> **Description of the task**
How many lines of the entries hold the string "wrist"? Reply with the number alone.

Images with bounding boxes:
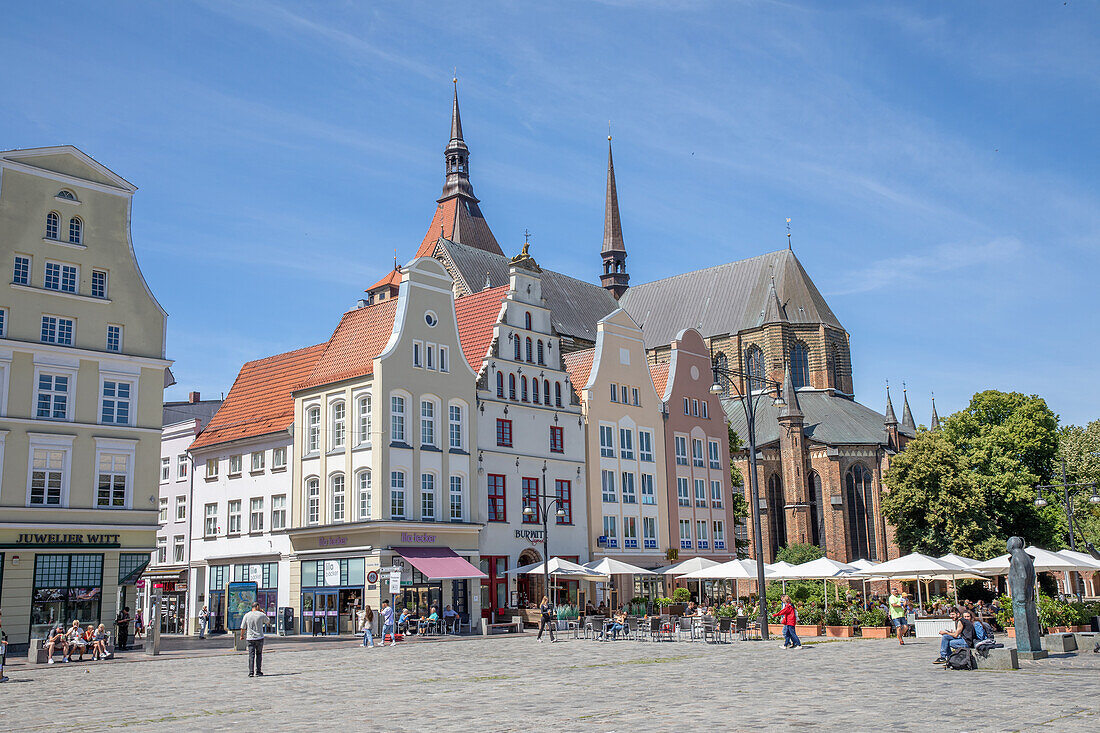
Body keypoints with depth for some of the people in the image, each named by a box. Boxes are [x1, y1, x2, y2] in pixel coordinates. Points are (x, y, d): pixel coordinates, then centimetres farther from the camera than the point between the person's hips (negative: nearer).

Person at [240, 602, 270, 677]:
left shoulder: (247, 615, 0)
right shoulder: (261, 615, -4)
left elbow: (243, 628, 3)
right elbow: (268, 621, 14)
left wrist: (242, 635, 18)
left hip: (250, 638, 1)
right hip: (259, 637, -1)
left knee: (251, 655, 1)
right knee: (259, 655, 8)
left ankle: (251, 672, -5)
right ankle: (258, 672, 6)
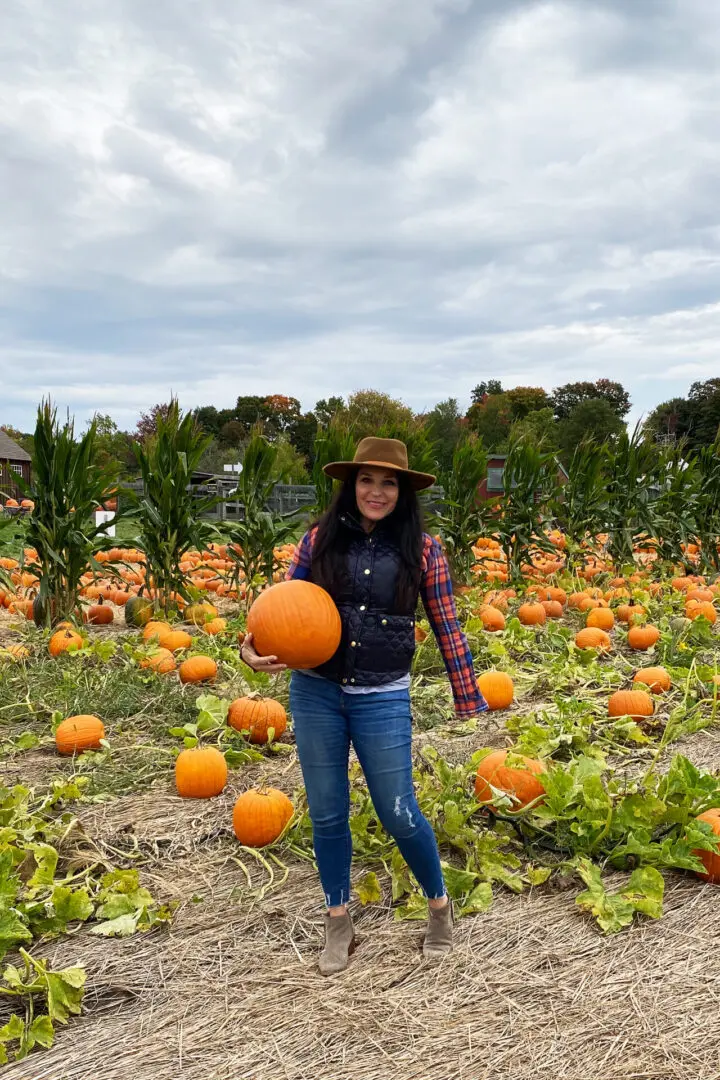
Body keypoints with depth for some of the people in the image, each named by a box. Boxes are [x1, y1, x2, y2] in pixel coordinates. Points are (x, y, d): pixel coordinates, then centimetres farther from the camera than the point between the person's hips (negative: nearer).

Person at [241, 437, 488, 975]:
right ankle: (338, 923, 33)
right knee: (327, 813, 13)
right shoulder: (320, 540, 0)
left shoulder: (422, 549, -3)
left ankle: (440, 906, 33)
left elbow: (447, 626, 2)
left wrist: (468, 697, 2)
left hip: (383, 698, -2)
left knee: (398, 815, 5)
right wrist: (256, 648, -14)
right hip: (316, 691, 2)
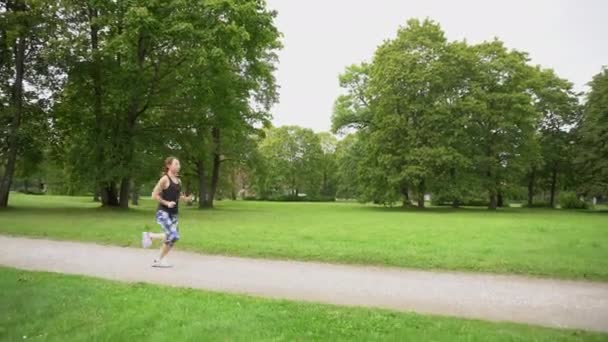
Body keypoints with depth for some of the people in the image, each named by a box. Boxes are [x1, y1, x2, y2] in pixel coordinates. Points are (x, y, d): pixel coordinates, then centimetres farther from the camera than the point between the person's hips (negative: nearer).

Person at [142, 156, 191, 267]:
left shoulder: (178, 181, 11)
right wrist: (166, 203, -19)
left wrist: (185, 198, 4)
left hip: (173, 214, 8)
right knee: (173, 236, -19)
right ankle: (149, 235, 3)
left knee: (172, 239, 5)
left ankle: (158, 260, 21)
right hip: (163, 212, -7)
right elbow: (154, 195, -12)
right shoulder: (164, 179, -10)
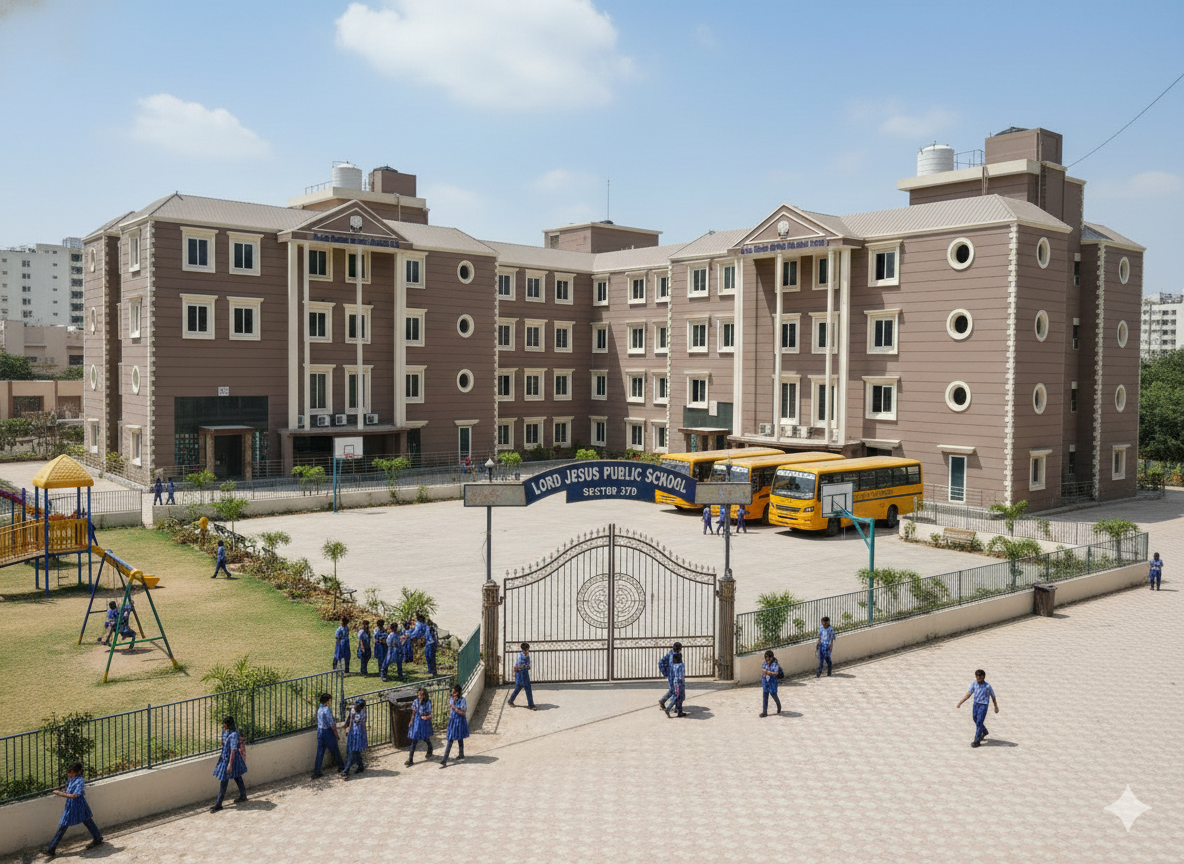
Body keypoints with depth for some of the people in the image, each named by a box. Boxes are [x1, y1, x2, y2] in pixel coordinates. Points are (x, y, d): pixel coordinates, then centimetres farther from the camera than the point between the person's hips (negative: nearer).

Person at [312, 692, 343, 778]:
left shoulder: (319, 709, 5)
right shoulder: (327, 709, -20)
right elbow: (331, 723, -18)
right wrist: (335, 732, -8)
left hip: (320, 731, 7)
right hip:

> **Answer to the exercise**
6